Solution Explanation:

This problem asks to find the k-th missing element in a sorted array. A naive approach would iterate through the array, counting missing elements until the k-th missing element is found. However, this approach has a time complexity of O(n), where n is the length of the array. The problem suggests a logarithmic time complexity solution, indicating the use of binary search.

The core idea is to leverage the sorted nature of the input array. We can efficiently determine the number of missing elements up to a given index using a helper function missing(i). This function calculates the difference between the expected value at index i (assuming a sequence starting from nums[0]) and the actual value nums[i].

The main function then performs a binary search to find the index l where the number of missing elements is equal to or greater than k. If the number of missing elements at index l-1 is less than k, the k-th missing number is calculated by adding k - missing(l-1) to nums[l-1].

Algorithm:

1. missing(i) function: This helper function calculates the number of missing elements up to index i. It's simply nums[i] - nums[0] - i.

2. Binary Search: A binary search is performed on the array nums.

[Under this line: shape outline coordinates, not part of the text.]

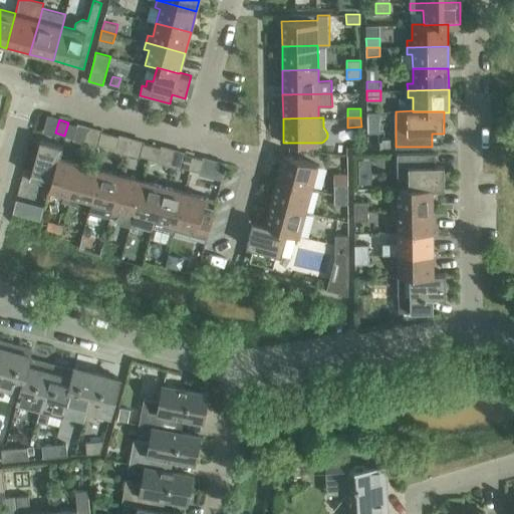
[(73,138),(77,124),(68,122),(64,136),(73,138)]
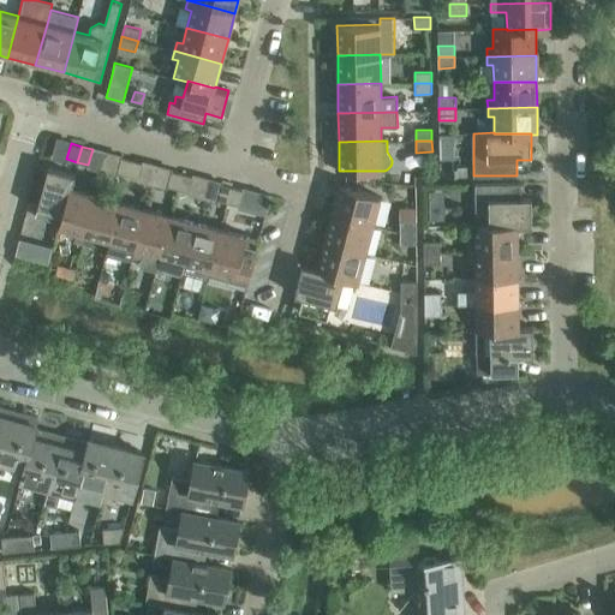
[(127,175),(132,160),(120,156),(117,173),(127,175)]
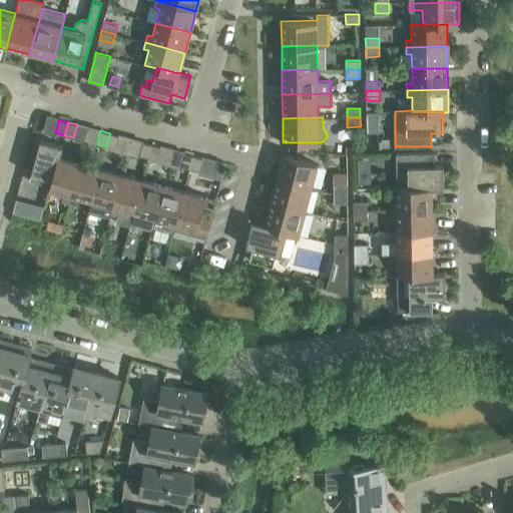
[(119,135),(110,133),(106,146),(115,149),(119,135)]
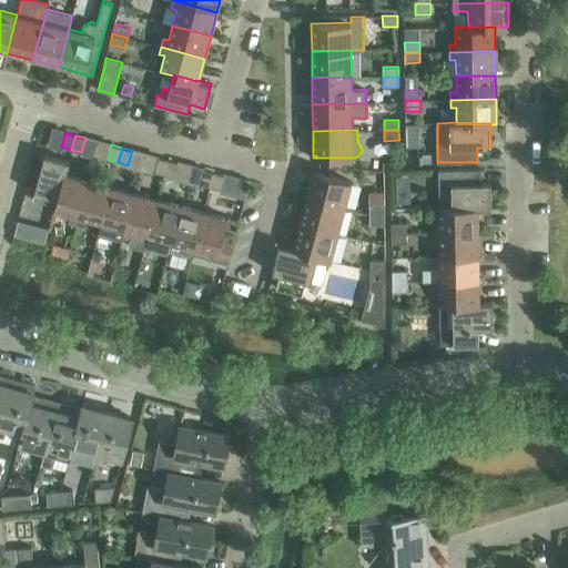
[(32,199),(41,201),(42,195),(57,199),(58,199),(64,174),(66,174),(67,173),(70,161),(44,154),(32,199)]
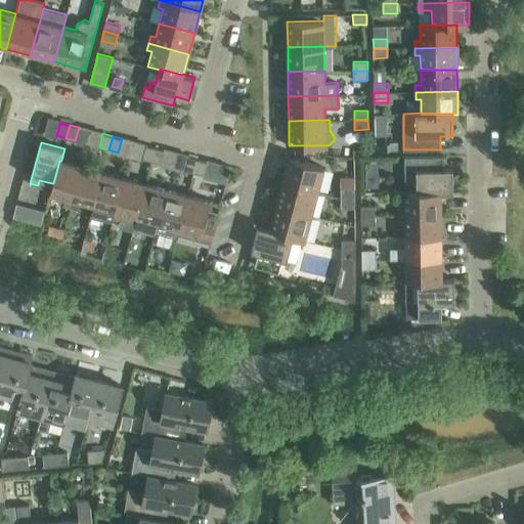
[(151,161),(155,147),(145,145),(141,159),(151,161)]
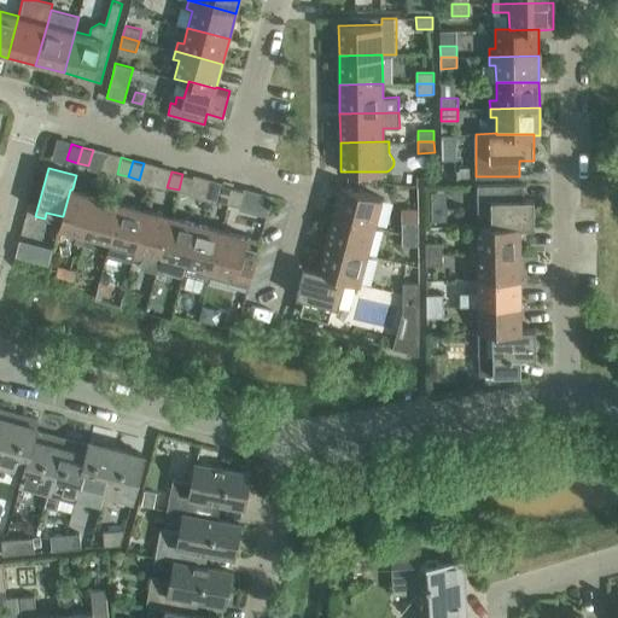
[(194,176),(182,174),(179,190),(190,193),(194,176)]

   • The left pointer starts at index 0 and the right pointer at n-1.
   • In each iteration, the mid index is calculated.
   • If missing(mid) is greater than or equal to k, it means the k-th missing element is at or before mid. The right pointer is updated to mid.
   • Otherwise, the k-th missing element is after mid, and the left pointer is updated to mid + 1.
   • The loop continues until left equals right.

3. Result Calculation: After the binary search, left points to the index where the k-th missing number is found or would be inserted. The k-th missing element is then calculated as nums[left - 1] + k - missing(left - 1). This handles the case where k exceeds the number of missing elements before nums[n-1].

Time Complexity Analysis:

• The missing(i) function takes O(1) time.
• The binary search takes O(log n) time.
• The result calculation takes O(1) time.

Therefore, the overall time complexity of the solution is O(log n).

Space Complexity Analysis:

The space complexity is O(1) because the solution uses a constant amount of extra space regardless of the input size.

Code Explanation (Python):

The Python code implements the algorithm described above. The missing function is defined as a lambda function for conciseness. The binary search is straightforward, and the result is calculated based on the index found by the binary search.

Code Explanation (Java, C++, Go):

The Java, C++, and Go codes are analogous to the Python code. They all implement the same algorithm using the respective language syntax. The missing function is a separate helper method for better readability. The binary search logic and result calculation remain the same.